To undo this anxiety, I recommend focusing on putting together two or three medium-priced bottles of wine that match rather than searching out one expensive, nerve-wracking cellar selection.
Instead of a legendary Chateauneuf-du-Pape at $75, go for a somewhat bigger, easier-to-hit target. Put a good Cotes-du-Rhone, a good Gigondas, and a nice bottle of dessert wine from Beaumes-de-Venise in a gift basket with a piece of delicious raw-milk blue cheese. It still adds up to $75, it's still the same approximate southern French idea, but it's more certain to please.
Holiday shopping begins officially the day after Thanksgiving, but for the wine lover on your list, it's best to wait until after December 1 when wine shops usually mark everything down 20 percent.
Three Winter Whites
2003 Neil Ellis "Sincerely" Sauvignon Blanc (about $10, imported by Vineyard Brands, 205-980-8802)
Sincere comes from two Latin words: sine (without) and cera (wax). Ancient Roman potters filled cracks with wax, so they divided their wares into two piles. Those that were complete and whole were marked sine cera, and the figurative meaning lives on. This South African white comes with a prim and proper label, but the wine inside is bright, zippy, vivacious and alive. Perfect with a plate of oysters on a snowy night.
2003 Biegler Pinot Blanc (about $10, imported by Ideal Wine, 781-395-3300)
As the EU expands, central and eastern European wines are going to be huge internationally. 2003 was unusually hot in Europe, and the new Austrian wines like Biegler are presenting with very appealing, soft, forward fruit. This pinot blanc is very creamy, round and smooth. In cold years, I bet it is tart and citrusy, but for not, put it with a nice mushroom cream sauce over anything.
2003 Cline Red Truck White (about $10, available almost everywhere)
A little sweet, but nice and tangy too, this yummy white is blended from four grapes: sauvignon blanc, viognier, marsanne and roussanne. Red Truck Red is very tasty as well. The ride is smooth, the handling responsive.
One Man, One Wine
Robert Mondavi's genius couldn't be equaled by the combined work of 100 sons, much less the two who tried succeeding him when he retired.
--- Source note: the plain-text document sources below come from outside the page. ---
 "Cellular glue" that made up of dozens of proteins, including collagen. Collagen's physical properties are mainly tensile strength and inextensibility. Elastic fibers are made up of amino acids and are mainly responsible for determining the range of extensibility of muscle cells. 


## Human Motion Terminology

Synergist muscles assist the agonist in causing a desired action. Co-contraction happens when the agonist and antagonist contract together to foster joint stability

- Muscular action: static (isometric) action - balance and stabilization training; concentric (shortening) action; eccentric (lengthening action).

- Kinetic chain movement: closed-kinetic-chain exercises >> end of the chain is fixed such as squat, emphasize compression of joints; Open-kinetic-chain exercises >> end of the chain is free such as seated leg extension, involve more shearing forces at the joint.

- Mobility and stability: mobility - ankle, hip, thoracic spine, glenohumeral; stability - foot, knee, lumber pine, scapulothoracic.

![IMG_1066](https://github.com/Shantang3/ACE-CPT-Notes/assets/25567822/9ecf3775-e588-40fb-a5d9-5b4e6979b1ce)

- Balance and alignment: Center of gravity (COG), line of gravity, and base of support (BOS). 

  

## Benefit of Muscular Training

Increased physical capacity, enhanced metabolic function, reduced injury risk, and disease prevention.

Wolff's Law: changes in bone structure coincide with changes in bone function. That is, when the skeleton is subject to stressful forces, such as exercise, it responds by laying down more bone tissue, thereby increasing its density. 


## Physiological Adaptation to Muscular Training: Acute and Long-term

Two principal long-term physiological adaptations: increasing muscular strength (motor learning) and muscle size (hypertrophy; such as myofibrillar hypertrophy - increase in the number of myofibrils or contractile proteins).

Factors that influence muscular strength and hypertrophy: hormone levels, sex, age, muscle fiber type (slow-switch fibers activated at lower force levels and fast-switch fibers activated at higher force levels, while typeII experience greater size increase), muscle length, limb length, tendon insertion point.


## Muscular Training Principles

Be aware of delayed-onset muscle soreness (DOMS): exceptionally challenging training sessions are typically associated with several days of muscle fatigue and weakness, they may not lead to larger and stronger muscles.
After hard work and bouts with sabbaticals, the boys are out and the winery is sold to giant Constellation Brands for nearly $2 billion, thus ending an era in a flurry of cash.
Although Mondavi didn't invent the new world wine convention that gives the wine maker's name top billing over practically everything else on the label, he surely benefited first and foremost by it. His was the first name many wine lovers learned, and it became shorthand for quality.
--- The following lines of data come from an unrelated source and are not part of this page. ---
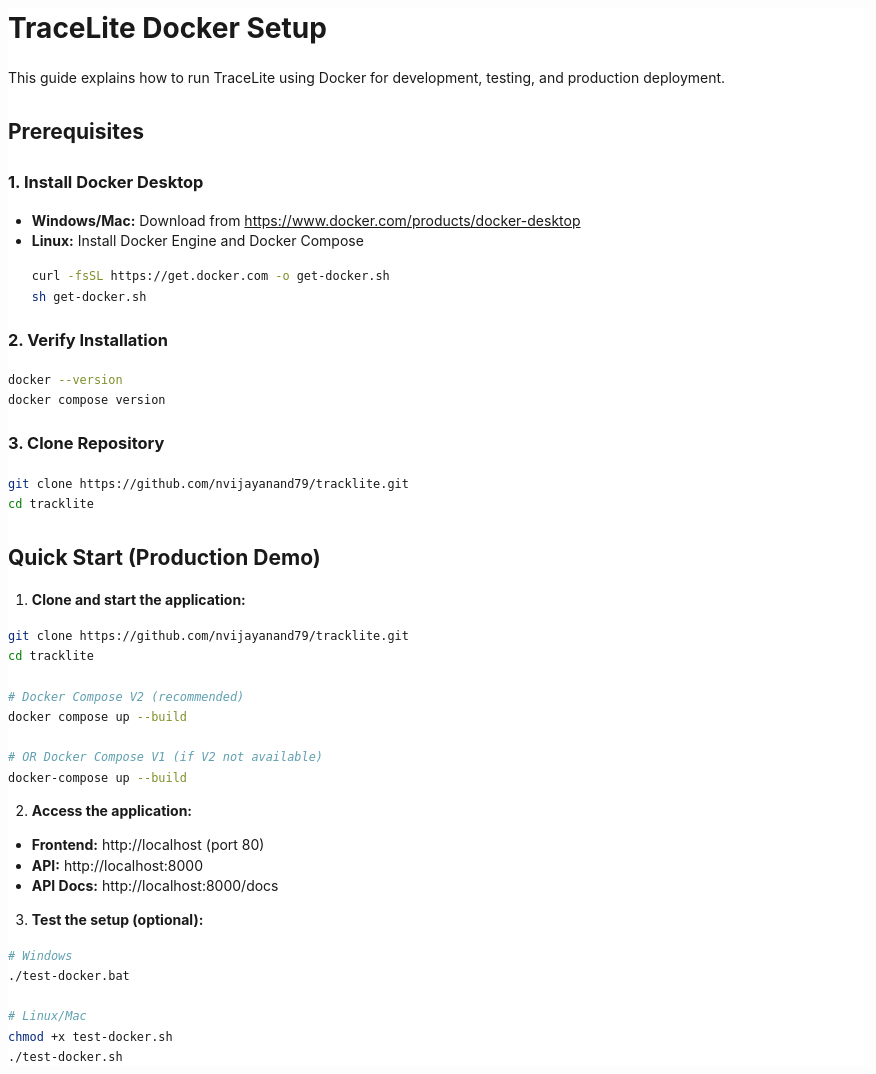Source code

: # TraceLite Docker Setup

This guide explains how to run TraceLite using Docker for development, testing, and production deployment.

## Prerequisites

### 1. Install Docker Desktop
- **Windows/Mac:** Download from https://www.docker.com/products/docker-desktop
- **Linux:** Install Docker Engine and Docker Compose
  ```bash
  curl -fsSL https://get.docker.com -o get-docker.sh
  sh get-docker.sh
  ```

### 2. Verify Installation
```bash
docker --version
docker compose version
```

### 3. Clone Repository
```bash
git clone https://github.com/nvijayanand79/tracklite.git
cd tracklite
```

## Quick Start (Production Demo)

1. **Clone and start the application:**
```bash
git clone https://github.com/nvijayanand79/tracklite.git
cd tracklite

# Docker Compose V2 (recommended)
docker compose up --build

# OR Docker Compose V1 (if V2 not available)
docker-compose up --build
```

2. **Access the application:**
- **Frontend:** http://localhost (port 80)
- **API:** http://localhost:8000
- **API Docs:** http://localhost:8000/docs

3. **Test the setup (optional):**
```bash
# Windows
./test-docker.bat

# Linux/Mac
chmod +x test-docker.sh
./test-docker.sh
```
No matter how many bags of money the new owner has, the essential problem that brought us to this point persists. Mondavi -- the name, the brand, and the wine -- just isn't the same without Mondavi. He was too brilliant, and now it's hard finding a new genius to make the wine.
Full Court Press
The US Supreme Court is scheduled to hear arguments December 7 -- yes, Pearl Harbor Day -- to decide whether wineries can sell and ship wine directly to consumers, so keep your fingers crossed. If the so-called "three-tier system" of government-mandated producer-distributor-retailer chains is broken, wine in America will be free from the last big legalistic legacy of Prohibition.
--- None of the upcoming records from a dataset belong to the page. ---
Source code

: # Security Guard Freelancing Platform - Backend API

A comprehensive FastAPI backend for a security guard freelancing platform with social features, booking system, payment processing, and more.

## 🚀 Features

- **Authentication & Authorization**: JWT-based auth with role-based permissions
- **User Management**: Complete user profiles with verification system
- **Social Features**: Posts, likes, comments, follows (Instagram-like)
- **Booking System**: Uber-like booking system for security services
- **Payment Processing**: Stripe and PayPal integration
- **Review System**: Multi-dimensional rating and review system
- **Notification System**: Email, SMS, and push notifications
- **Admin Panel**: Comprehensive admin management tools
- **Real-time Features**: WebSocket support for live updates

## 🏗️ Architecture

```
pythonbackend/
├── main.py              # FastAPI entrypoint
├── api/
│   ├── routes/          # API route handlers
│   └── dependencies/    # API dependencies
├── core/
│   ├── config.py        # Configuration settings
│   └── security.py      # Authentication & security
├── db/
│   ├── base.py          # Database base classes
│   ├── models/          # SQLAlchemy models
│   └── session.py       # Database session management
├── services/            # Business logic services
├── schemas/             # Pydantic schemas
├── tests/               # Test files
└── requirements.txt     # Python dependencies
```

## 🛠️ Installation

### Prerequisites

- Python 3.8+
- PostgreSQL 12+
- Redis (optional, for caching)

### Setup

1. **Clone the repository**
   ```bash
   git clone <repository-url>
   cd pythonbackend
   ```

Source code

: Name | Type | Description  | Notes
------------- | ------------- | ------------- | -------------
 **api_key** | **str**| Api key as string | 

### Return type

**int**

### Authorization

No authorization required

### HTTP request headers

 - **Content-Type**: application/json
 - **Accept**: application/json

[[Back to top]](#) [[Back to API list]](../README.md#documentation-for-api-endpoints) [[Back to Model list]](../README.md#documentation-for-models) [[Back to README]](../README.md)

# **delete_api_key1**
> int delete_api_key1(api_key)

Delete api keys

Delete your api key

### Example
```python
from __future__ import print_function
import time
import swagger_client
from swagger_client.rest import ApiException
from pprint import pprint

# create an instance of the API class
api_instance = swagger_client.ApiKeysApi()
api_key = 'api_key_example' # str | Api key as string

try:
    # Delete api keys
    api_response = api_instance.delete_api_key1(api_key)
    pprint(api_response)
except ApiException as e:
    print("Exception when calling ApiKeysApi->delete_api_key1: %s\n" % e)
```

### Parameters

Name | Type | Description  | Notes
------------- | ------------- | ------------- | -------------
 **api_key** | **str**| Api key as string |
Not to extend any military imagery, but I think all this talk about medical marijuana has sort of softened up the beach for our boy Kenneth Starr. First thing on my interstate shipping wish list would be the wines of Doug McCrea -- www.mccreacellars.com -- from Washington state. He makes tremendous Rhone-style wines in tiny quantities that will never be available in our hometowns.